• Kayssie

«Suis-je innocente Monsieur le juge?» - Texte sur la justice et les troubles mentaux

Une femme est victime d'une agression sexuelle. Elle se trouve dans un taxi, dans une ville étrangère, en pleine nuit, avec comme paysage des champs à perte de vue. Son cellulaire est sur le point de tomber en "panne". Une aventure risquée, mais brève qui se conclue le lendemain matin à l'hôpital. À sa sortie, elle doit se reposer, mais son envie d'être entendue prend le dessus. Elle se rendra avec courage au poste de police de sa région quelques semaines plus tard pour entamer le processus de plainte. Elle attend patiemment.

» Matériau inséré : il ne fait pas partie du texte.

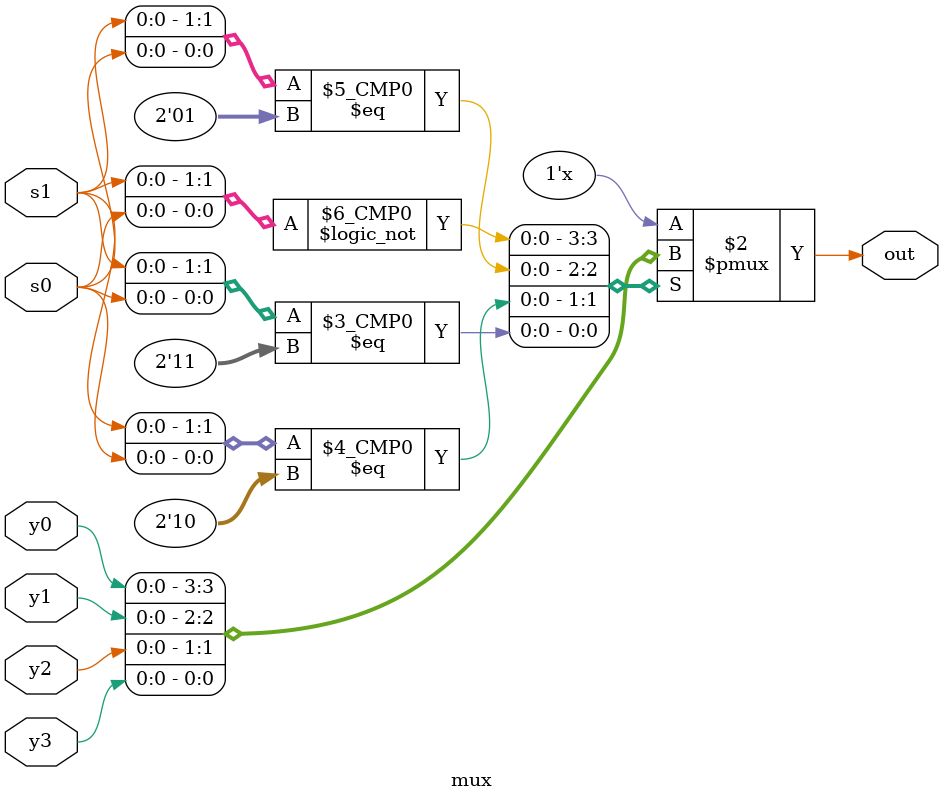
<source format=v>
module mux(output reg out,input y0,y1,y2,y3,s0,s1);
    always @(*) begin
        case ({s1,s0})
            2'b00: out = y0;
            2'b01: out = y1;
            2'b10: out = y2;
            2'b11: out = y3;
            default: out = 1'b0; // Default case for safety
        endcase
    end
endmodule

</source>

Puis, elle relance la personne chargée du dossier aux 3 mois, lui ayant dit que le délai était de 6 mois. Gentiment, par courriel, même si elle avait en sa possession le numéro de l'enquêtrice en charge de son dossier.

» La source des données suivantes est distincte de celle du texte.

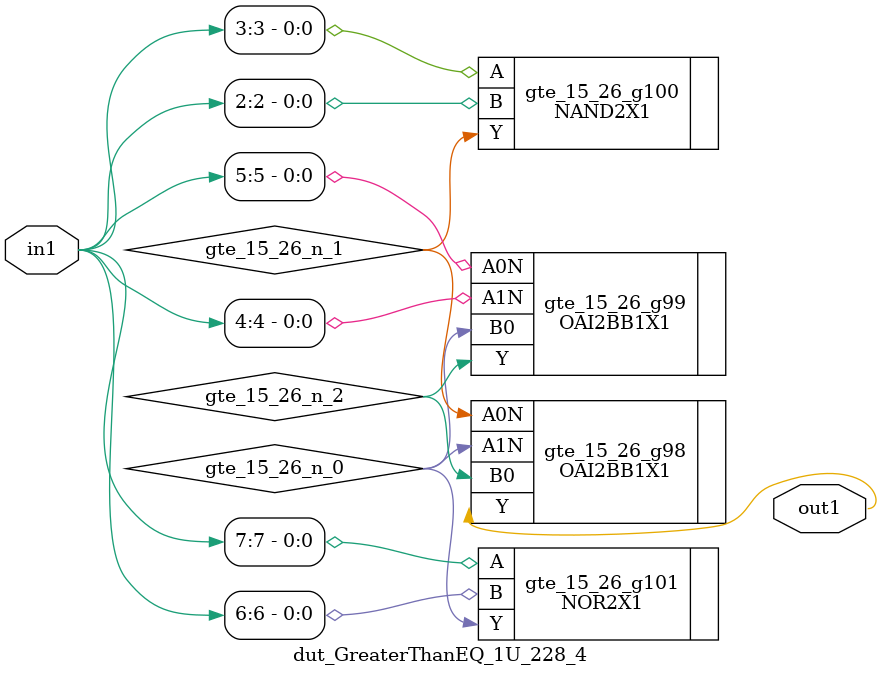
<source format=v>
`timescale 1ps / 1ps


module dut_GreaterThanEQ_1U_228_4(in1, out1);
  input [7:0] in1;
  output out1;
  wire [7:0] in1;
  wire out1;
  wire gte_15_26_n_0, gte_15_26_n_1, gte_15_26_n_2;
  OAI2BB1X1 gte_15_26_g98(.A0N (gte_15_26_n_1), .A1N (gte_15_26_n_0),
       .B0 (gte_15_26_n_2), .Y (out1));
  OAI2BB1X1 gte_15_26_g99(.A0N (in1[5]), .A1N (in1[4]), .B0
       (gte_15_26_n_0), .Y (gte_15_26_n_2));
  NAND2X1 gte_15_26_g100(.A (in1[3]), .B (in1[2]), .Y (gte_15_26_n_1));
  NOR2X1 gte_15_26_g101(.A (in1[7]), .B (in1[6]), .Y (gte_15_26_n_0));
endmodule



</source>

Finalement, elle reçoit l'appel fatidique 1 an et demi plus tard. On lui décrit en détail le processus de recherche de preuves et d'interrogatoires, ainsi que le fonctionnement du lien entre les services de l'ordre et le procureur de la couronne. Ça, c'est l'avocat qui défend la population, c'est lui qui guide l'enquêteur en évaluant la solidité des preuves, faute de quoi il n'y aura pas de procès.

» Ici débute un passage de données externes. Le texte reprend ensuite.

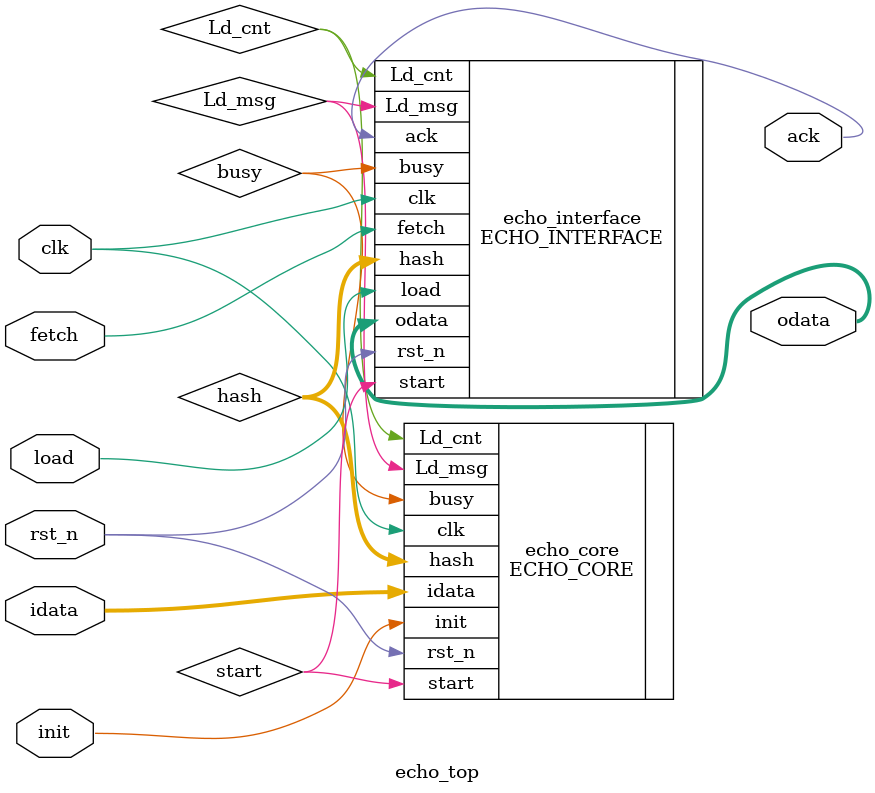
<source format=v>
module echo_top(clk, 
                rst_n,
                init, 
                load, 
                fetch,
                idata, 
                odata,
                ack);
input         clk;
input         rst_n;
input         init;
input         load;
input         fetch;
input  [15:0] idata;
output        ack;
output [15:0] odata;

wire [255:0] hash;
wire         Ld_msg;
wire         Ld_cnt;
wire         busy;
wire         start;

ECHO_INTERFACE echo_interface(
                             .clk(clk), 
                             .rst_n(rst_n),
                             .load(load), 
                             .fetch(fetch),
                             .odata(odata), 
                             .Ld_cnt(Ld_cnt),
                             .busy(busy), 
                             .start(start), 
                             .ack(ack), 
                             .Ld_msg(Ld_msg),
                             .hash(hash));

ECHO_CORE echo_core(
                   .clk(clk), 
                   .rst_n(rst_n),
                   .init(init), 
                   .busy(busy), 
                   .Ld_msg(Ld_msg), 
                   .idata(idata), 
                   .hash(hash),
                   .Ld_cnt(Ld_cnt), 
                   .start(start));

endmodule



</source>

"Je dois malheureusement t'annoncer que le dossier a été fermé, car il y avait une différence entre ton témoignage et la version des personnes ayant eu des informations sur ton état, ces personnes ayant été en contact avec toi brièvement lors de cette nuit-là. De plus, certains détails nommés divergeaient complètement de ta description de l'événement."


Le système de justice pour les victimes d'actes à caractère sexuel est énormément complexe, puisqu'il s'agit, dans la majorité des cas, de la parole de la victime contre celle de l'agresseur. Notre côté rationnel est capable de saisir que les miracles n'existent pas.


Dans le cas présenté ci-haut, cette femme était en psychose bien malgré elle, sans l'usage d'aucune substance psychotrope. Elle se sent jugée. La maladie mentale a le dos large...


"Avant de raccrocher, as-tu vraiment été agressé?" conclut l'enquêtrice. C'est enrageant, et probablement que cette femme aurait préféré qu'on lui coupe un doigt plutôt que d'entendre ces mots.


Malheureusement, c'est une histoire qui reflète la réalité de beaucoup trop de victimes. Sachez que j'utilise le féminin pour le texte, mais que je n'oublie pas et ne banalise pas les hommes qui peuvent être victimes de tout genre d'actes criminels.


Jouons au jeu de la devinette. Cette nuit-là, dans ce même taxi, avec le même inconnu au volant, qui aurait posé le même geste à l'égard d'une personne vulnérable mais pas "déconnectée de la réalité", il y aurait eu une ordonnance de comparaître, oui ou non? Nous ne le saurons jamais. Sachons reconnaître les failles du système de justice.


"Suis-je innocente Monsieur le juge?"

"Oui certainement, mais je suis coupable d'être malade."